Last week I was informed that at the New Year's 'kagami biraki' in Tokyo, Hombu dojo had awarded me the title of shihan. It was a bit of a surprise. Not something I was expecting or bracing for. It has a little bit of history with me. I started aikido in 1969 with Robert Frager and Robert Nadeau senseis. At the time they were fresh off having trained in Japan at Hombu dojo. I consider them both direct students of the founder Ueshiba Osensei. When I went to Japan and started training at the Shingu dojo the term came into my consciousness. Anno, Yanase , and Tojima sensei's (top photo upper row) were referred to by that title. The last 2 held 6th dan. And Anno sensei was at the time 7th. So it was natural to assume the title came with an upper rank. I returned to the Shingu dojo several times in the early ninties. At the time I was a 6th dan and surprised to hear Yanase sensei, definitely one of my all time heroes, refer to me as Jack shihan. I later found out that at the Shingu dojo when you received 5th you had the title of shihan. But when the area leaders here received their upper ranks I found out that the title didn't come with a rank promotion. Sometime in the early 2000's Nadeau sensei received the title. I arranged a special dinner for him on that occasion and got quite a group of his longtime students to attend. He along with Frank Doran sensei and Pat Hendricks sensei now hold the title of shihan. It is an award that must be conferred upon you and not necessarily tied to high rank. Although you must hold a high rank to be awarded the title. Confusing?
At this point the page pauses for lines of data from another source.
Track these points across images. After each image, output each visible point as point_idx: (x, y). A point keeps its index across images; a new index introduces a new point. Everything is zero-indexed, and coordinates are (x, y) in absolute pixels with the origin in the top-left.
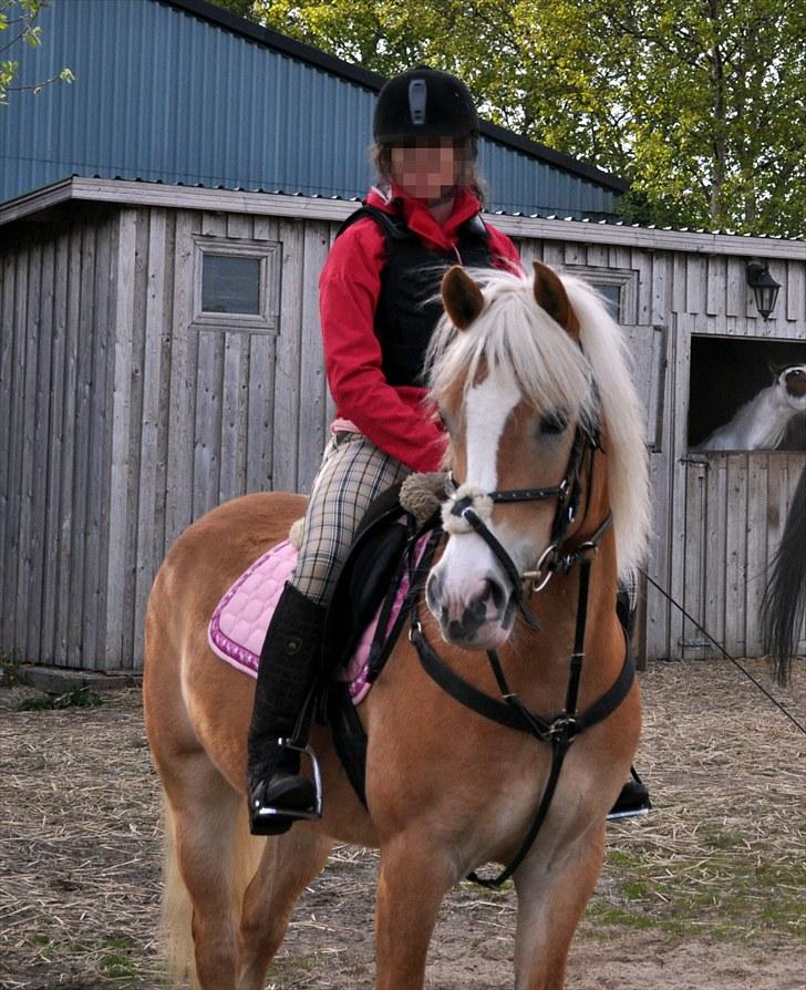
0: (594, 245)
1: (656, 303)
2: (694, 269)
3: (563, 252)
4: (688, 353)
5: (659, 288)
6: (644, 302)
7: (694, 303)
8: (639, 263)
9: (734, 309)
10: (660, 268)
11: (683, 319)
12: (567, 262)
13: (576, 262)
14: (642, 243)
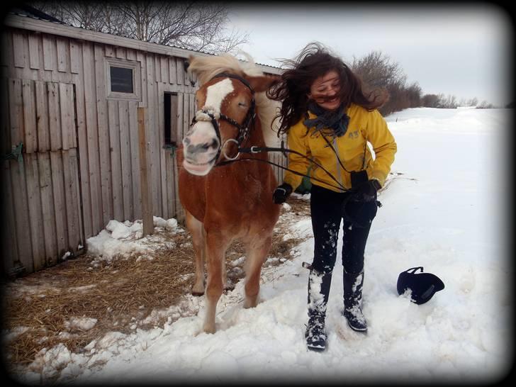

The Japanese characters mean a teacher who is an example to other teachers. It is often referred to as Master Instructor. But when Tojima sensei visited in 1979 he stated that there was only one Master in Aikido, and that was Ueshiba Osensei. And I believe that to this day. So I prefer the first definition. Certainly the 3 Shingu teachers were definitely role models for me. Anno sensei does that to this day. And the 3 division heads of CAA also I find wonderful role models.
Along with my fellow CAA members Frank McGourik sensei, Michael Friedl sensei, and Cyndy Hayashi sensei also received the title. So I wish them the heartiest congratulations. I especially want to than Hayashi sensei for all the tireless work she has put into the Association. I am sure this award could not have happened without her effort and dedication.
It was December of 1969. I had just completed a quarter of training at the UC Santa Cruz Aikido Club. I went with Robert Frager sensei on a field trip to the Mt View dojo. Walking around the dojo I came upon this certificate
I wonder how many of even the Japanese instructors ever got awarded one of those? It is signed by second Doshu Kisshomaru Ueshiba and by none other than Ueshiba Osensei himself! Quite a document!
The only teaching certificate I hold was issued to me in April of 1973 by Master Choy Kam Man , certifying me as a t'ai chi ch'uan instructor. But this is definitely quite an honor I would like to thank all the instructors and students of Aikido of San Jose who have supported me over these many years. Without you none of this would have been possible!